L’abcès est disséqué en masse jusqu’à l’os mandibulaire, qui apparaît intact. Une fistule traverse la joue et rejoint la cavité buccale. Contrairement à toute attente, elle n’a pas pour origine une racine, mais la couronne dentaire de la dernière molaire droite. En effet, cette dernière présente une croissance anormale, déviée cranio-latéralement. Cette dent a percé la joue et la gencive depuis la cavité buccale vers l’extérieur. Elle est à l’origine de la lésion observée contre la mandibule et la joue. La molaire, toujours fixée dans son alvéole, est extraite à l’aide d’un syndesmotome de Crossley, à travers l’orifice formé dans la joue. La plaie est rincée, puis la paroi buccale est suturée en deux plans (muqueuse jugale et peau), à l’aide d’un fil monofilament résorbable (Maxon® 4.0).

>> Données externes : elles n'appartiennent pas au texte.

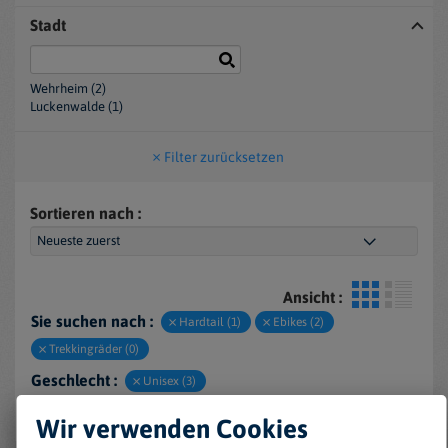
Stadt
Wehrheim (2)
Luckenwalde (1)
Filter zurücksetzen
Sortieren nach :
Ansicht :
Sie suchen nach :
Hardtail (1)
Ebikes (2)
Trekkingräder (0)
Geschlecht :
Unisex (3)
Zustand :
NEU (3)
Wir verwenden Cookies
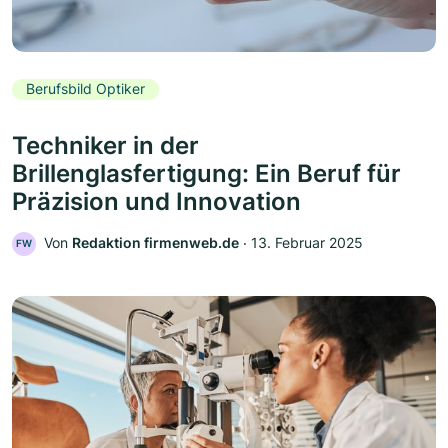
Berufsbild Optiker
Techniker in der
Brillenglasfertigung: Ein Beruf für
Präzision und Innovation
Von
Redaktion firmenweb.de
‧
13. Februar 2025
FW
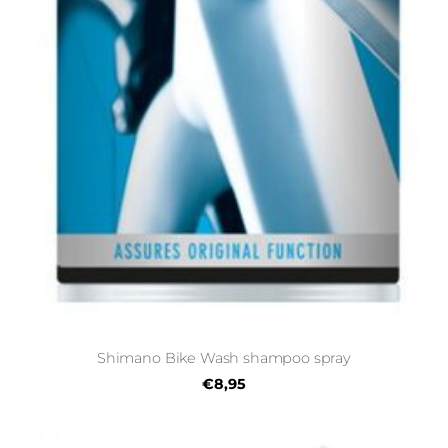
Shimano Bike Wash shampoo spray
€8,95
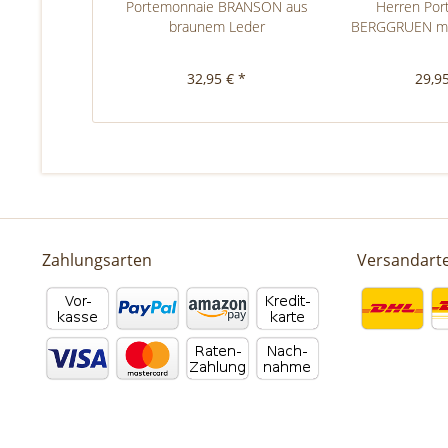
Portemonnaie BRANSON aus
Herren Por
braunem Leder
BERGGRUEN mi
32,95 € *
29,95
Zahlungsarten
Versandart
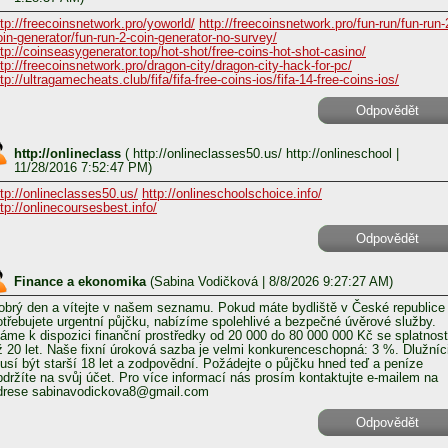
ttp://freecoinsnetwork.pro/yoworld/
http://freecoinsnetwork.pro/fun-run/fun-run-
oin-generator/fun-run-2-coin-generator-no-survey/
ttp://coinseasygenerator.top/hot-shot/free-coins-hot-shot-casino/
ttp://freecoinsnetwork.pro/dragon-city/dragon-city-hack-for-pc/
tp://ultragamecheats.club/fifa/fifa-free-coins-ios/fifa-14-free-coins-ios/
Odpovědět
http://onlineclass
(
http://onlineclasses50.us/ http://onlineschool
|
11/28/2016 7:52:47 PM)
ttp://onlineclasses50.us/
http://onlineschoolschoice.info/
ttp://onlinecoursesbest.info/
Odpovědět
Finance a ekonomika
(
Sabina Vodičková
| 8/8/2026 9:27:27 AM)
obrý den a vítejte v našem seznamu. Pokud máte bydliště v České republice
otřebujete urgentní půjčku, nabízíme spolehlivé a bezpečné úvěrové služby.
áme k dispozici finanční prostředky od 20 000 do 80 000 000 Kč se splatnost
ž 20 let. Naše fixní úroková sazba je velmi konkurenceschopná: 3 %. Dlužníc
usí být starší 18 let a zodpovědní. Požádejte o půjčku hned teď a peníze
bdržíte na svůj účet. Pro více informací nás prosím kontaktujte e-mailem na
drese sabinavodickova8@gmail.com
Odpovědět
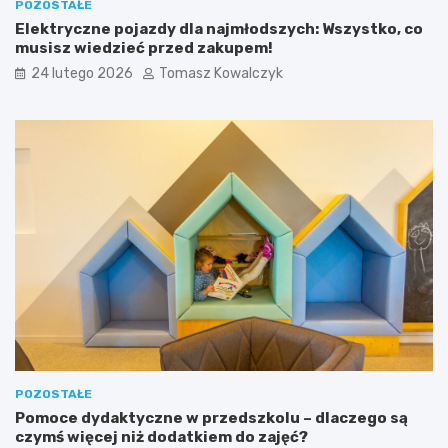
POZOSTAŁE
Elektryczne pojazdy dla najmłodszych: Wszystko, co
musisz wiedzieć przed zakupem!
24 lutego 2026
Tomasz Kowalczyk
POZOSTAŁE
Pomoce dydaktyczne w przedszkolu – dlaczego są
czymś więcej niż dodatkiem do zajęć?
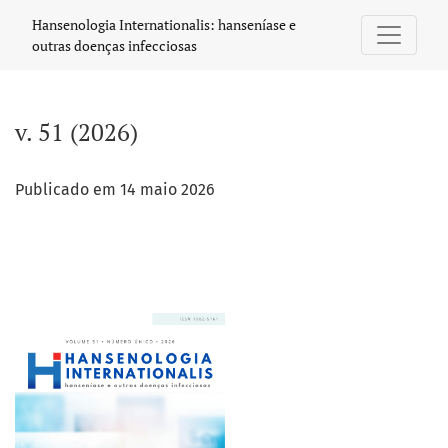
v. 51 (2026)
Hansenologia Internationalis: hanseníase e
outras doenças infecciosas
v. 51 (2026)
Publicado em 14 maio 2026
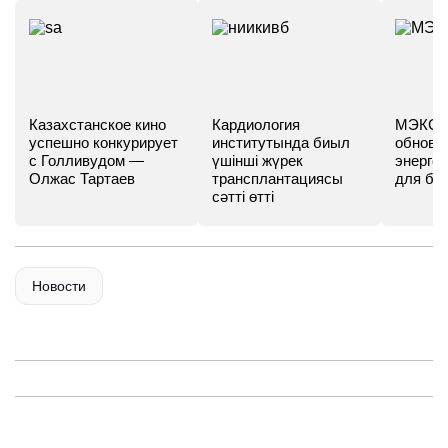
Казахстанское кино
Кардиология
МЭКС -
успешно конкурирует
институтында биыл
обновл
с Голливудом —
үшінші жүрек
энергет
Олжас Тартаев
трансплантациясы
для бу
сәтті өтті
Новости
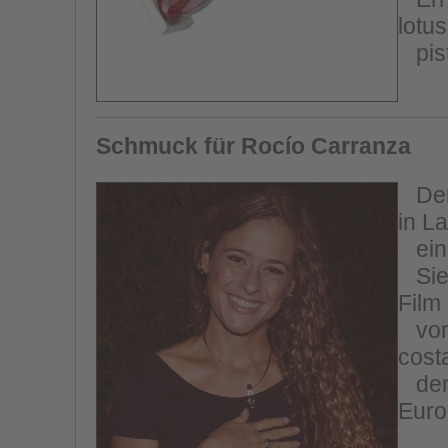
lotus
pist
Schmuck für Rocío Carranza
Der 
in L
ein 
Sie 
Film
vorz
cost
der 
Euro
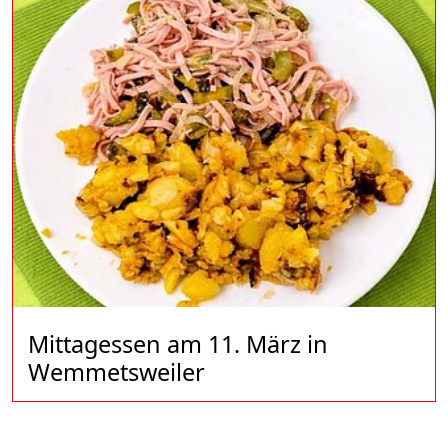
Mittagessen am 11. März in
Wemmetsweiler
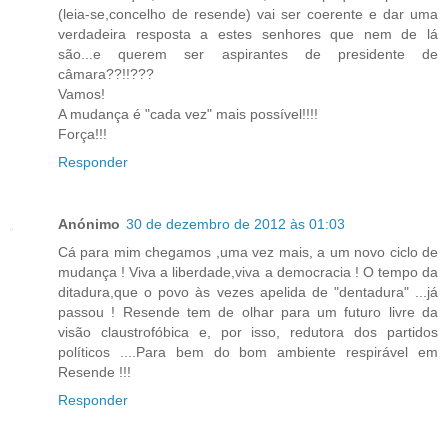
(leia-se,concelho de resende) vai ser coerente e dar uma
verdadeira resposta a estes senhores que nem de lá
são...e querem ser aspirantes de presidente de
câmara??!!???
Vamos!
A mudança é "cada vez" mais possível!!!!
Força!!!
Responder
Anónimo
30 de dezembro de 2012 às 01:03
Cá para mim chegamos ,uma vez mais, a um novo ciclo de
mudança ! Viva a liberdade,viva a democracia ! O tempo da
ditadura,que o povo às vezes apelida de "dentadura" ...já
passou ! Resende tem de olhar para um futuro livre da
visão claustrofóbica e, por isso, redutora dos partidos
políticos ....Para bem do bom ambiente respirável em
Resende !!!
Responder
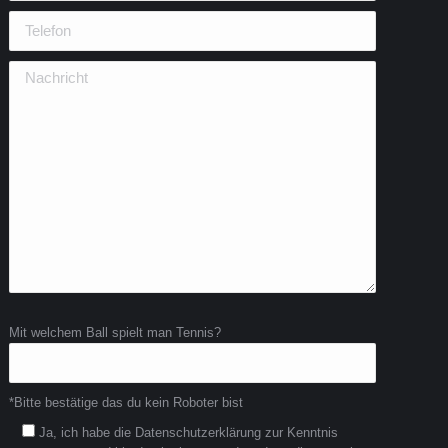
Mit welchem Ball spielt man Tennis?
*Bitte bestätige das du kein Roboter bist
Ja, ich habe die Datenschutzerklärung zur Kenntnis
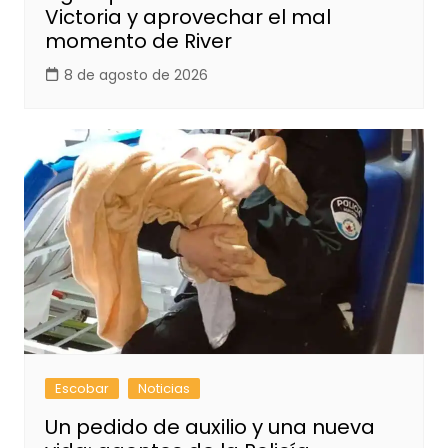
Victoria y aprovechar el mal
momento de River
8 de agosto de 2026
Escobar
Noticias
Un pedido de auxilio y una nueva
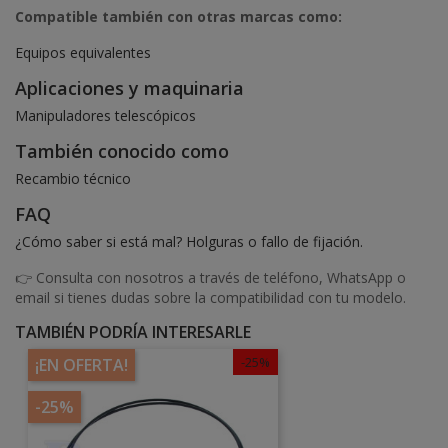
Compatible también con otras marcas como:
Equipos equivalentes
Aplicaciones y maquinaria
Manipuladores telescópicos
También conocido como
Recambio técnico
FAQ
¿Cómo saber si está mal? Holguras o fallo de fijación.
👉 Consulta con nosotros a través de teléfono, WhatsApp o
email si tienes dudas sobre la compatibilidad con tu modelo.
TAMBIÉN PODRÍA INTERESARLE
-25%
¡EN OFERTA!
-25%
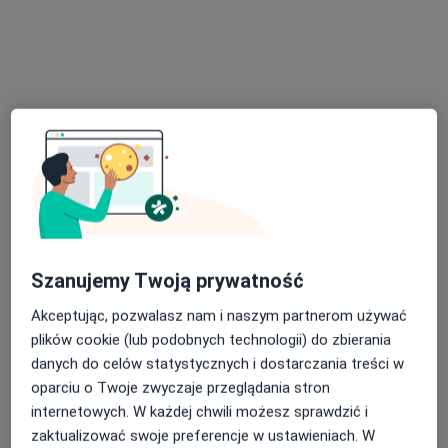
Zwycięstwa 14/45, Gliwice
•
Mapa
G-Home Centrum Psychologiczno-Medyczne
Konsultacja psychologiczna online
250 zł
Specjalista nie oferuje umawiania online pod tym adresem.
Poproś o wizytę
Szanujemy Twoją prywatność
Akceptując, pozwalasz nam i naszym partnerom używać
plików cookie (lub podobnych technologii) do zbierania
Bezpieczne płatności
danych do celów statystycznych i dostarczania treści w
mgr Paulina Zagajewska
oparciu o Twoje zwyczaje przeglądania stron
·
Więcej
internetowych. W każdej chwili możesz sprawdzić i
Psycholog, Psychotraumatolog
zaktualizować swoje preferencje w ustawieniach. W
11 opinii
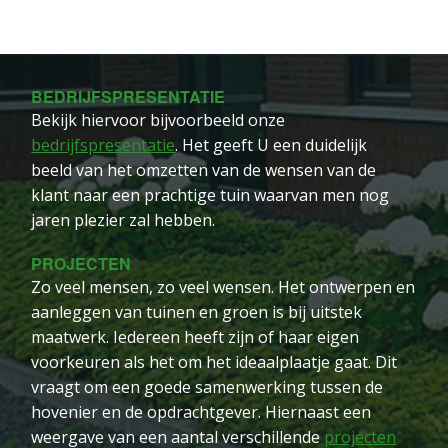
BEDRIJFSPRESENTATIE
Bekijk hiervoor bijvoorbeeld onze
bedrijfspresentatie
. Het geeft U een duidelijk
beeld van het omzetten van de wensen van de
klant naar een prachtige tuin waarvan men nog
jaren plezier zal hebben.
PROJECTEN
Zo veel mensen, zo veel wensen. Het ontwerpen en
aanleggen van tuinen en groen is bij uitstek
maatwerk. Iedereen heeft zijn of haar eigen
voorkeuren als het om het ideaalplaatje gaat. Dit
vraagt om een goede samenwerking tussen de
hovenier en de opdrachtgever. Hiernaast een
weergave van een aantal verschillende
projecten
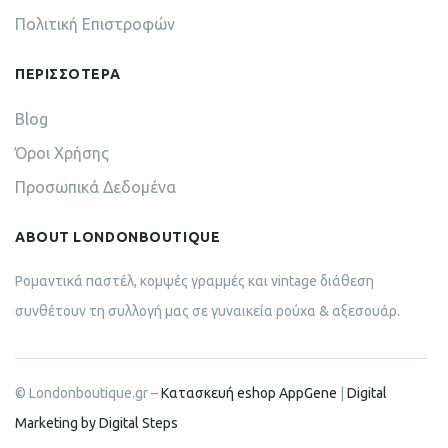
Πολιτική Επιστροφών
ΠΕΡΙΣΣΟΤΕΡΑ
Blog
Όροι Χρήσης
Προσωπικά Δεδομένα
ABOUT LONDONBOUTIQUE
Ρομαντικά παστέλ, κομψές γραμμές και vintage διάθεση
συνθέτουν τη συλλογή μας σε γυναικεία ρούχα & αξεσουάρ.
© Londonboutique.gr –
Κατασκευή eshop AppGene
|
Digital
Marketing by Digital Steps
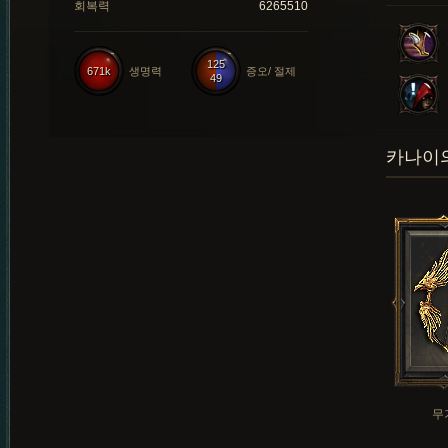
회복력
6265510
125
671k
생명력
증오/ 절제
49
카나이의
무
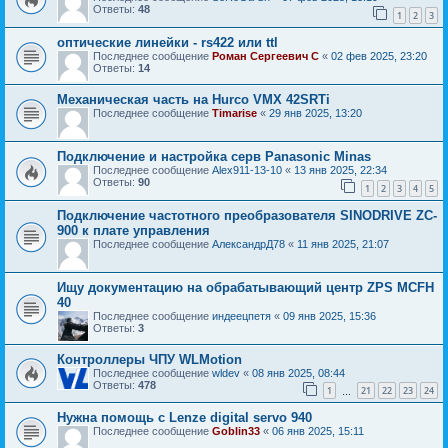
Ответы:
48
1
2
3
оптические линейки - rs422 или ttl
Последнее сообщение
Роман Сергеевич С
«
02 фев 2025, 23:20
Ответы:
14
Механическая часть на Hurco VMX 42SRTi
Последнее сообщение
Timarise
«
29 янв 2025, 13:20
Подключение и настройка серв Panasonic Minas
Последнее сообщение
Alex911-13-10
«
13 янв 2025, 22:34
Ответы:
90
1
2
3
4
5
Подключение частотного преобразователя SINODRIVE ZC-
900 к плате управления
Последнее сообщение
АлександрД78
«
11 янв 2025, 21:07
Ищу документацию на обрабатывающий центр ZPS MCFH
40
Последнее сообщение
индеецпетя
«
09 янв 2025, 15:36
Ответы:
3
Контроллеры ЧПУ WLMotion
Последнее сообщение
wldev
«
08 янв 2025, 08:44
Ответы:
478
1
21
22
23
24
…
Нужна помощь с Lenze digital servo 940
Последнее сообщение
Goblin33
«
06 янв 2025, 15:11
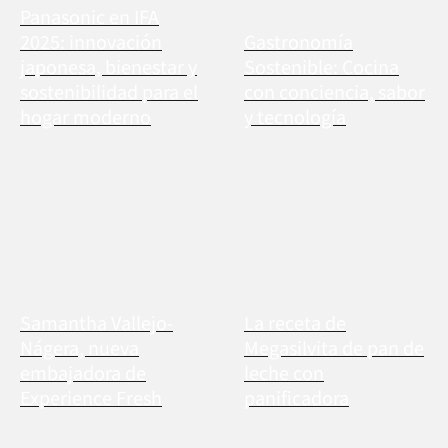
Panasonic en IFA
2025: innovación
Gastronomía
japonesa, bienestar y
Sostenible: Cocina
sostenibilidad para el
con conciencia, sabor
hogar moderno
y tecnología
Samantha Vallejo-
La receta de
Nágera, nueva
Megasilvita de pan de
embajadora de
leche con
Experience Fresh
panificadora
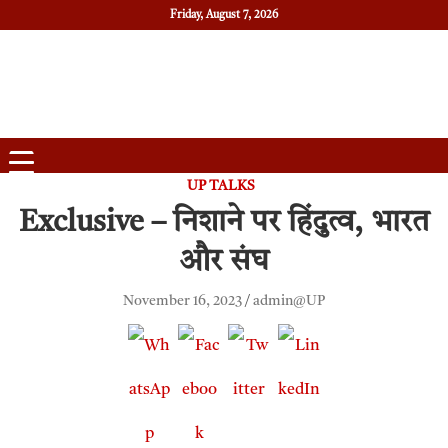
Friday, August 7, 2026
Daily News
Uttam Pradesh
UP TALKS
Exclusive – निशाने पर हिंदुत्व, भारत
और संघ
November 16, 2023
admin@UP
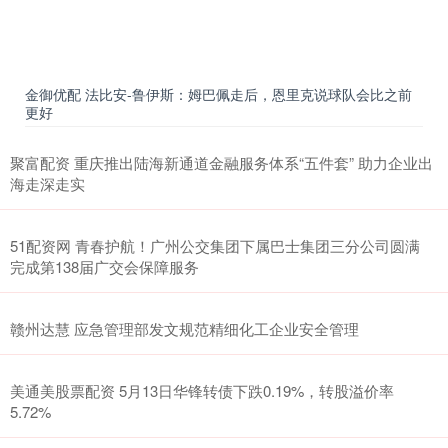
金御优配 法比安-鲁伊斯：姆巴佩走后，恩里克说球队会比之前
更好
聚富配资 重庆推出陆海新通道金融服务体系“五件套” 助力企业出
海走深走实
51配资网 青春护航！广州公交集团下属巴士集团三分公司圆满
完成第138届广交会保障服务
赣州达慧 应急管理部发文规范精细化工企业安全管理
美通美股票配资 5月13日华锋转债下跌0.19%，转股溢价率
5.72%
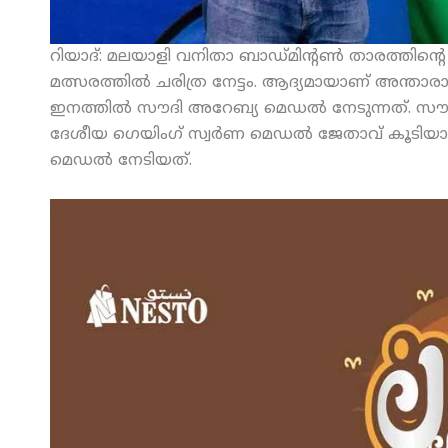
റിയാദ്: മലയാളി വനിതാ ബാഡ്മിന്റണ്‍ താരത്തിന്റെ
മത്സരത്തില്‍ ചരിത്ര നേട്ടം. ആദ്യമായാണ് അന്താരാഷ
ഇനത്തില്‍ സൗദി അറേബ്യ മെഡല്‍ നേടുന്നത്. സൗത്
ദേശീയ ഗെയിംഗ് സ്വര്‍ണ മെഡല്‍ ജേതാവ് കൂടിയ
മെഡല്‍ നേടിയത്.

L’antibiothérapie postopératoire s’étend sur un mois au minimum

En fin d’intervention, une antibiothérapie à base de pénicillineG longue action (Duplocilline®, 40 000 UI/kg par voie intramusculaire tous les cinq jours, trois fois) et d’enrofloxacine (Baytril®, 10 mg/kg par voie intramusculaire, puis per os matin et soir pendant un mois) est administrée. L’animal reçoit également de la buprénorphine (Vétergésic®, 0,05 mg/kg par voie sous-cutanée, deux fois par jour pendant quarante-huit heures) et un anti-inflammatoire non stéroïdien (méloxicam, Metacam®, 0,3 mg/kg par voie orale, une fois par jour pendant cinq jours). Il est gavé à l’aide d’un aliment spécifique (Oxbow Critical Care®) jusqu’à la reprise d’une alimentation spontanée en quantité suffisante.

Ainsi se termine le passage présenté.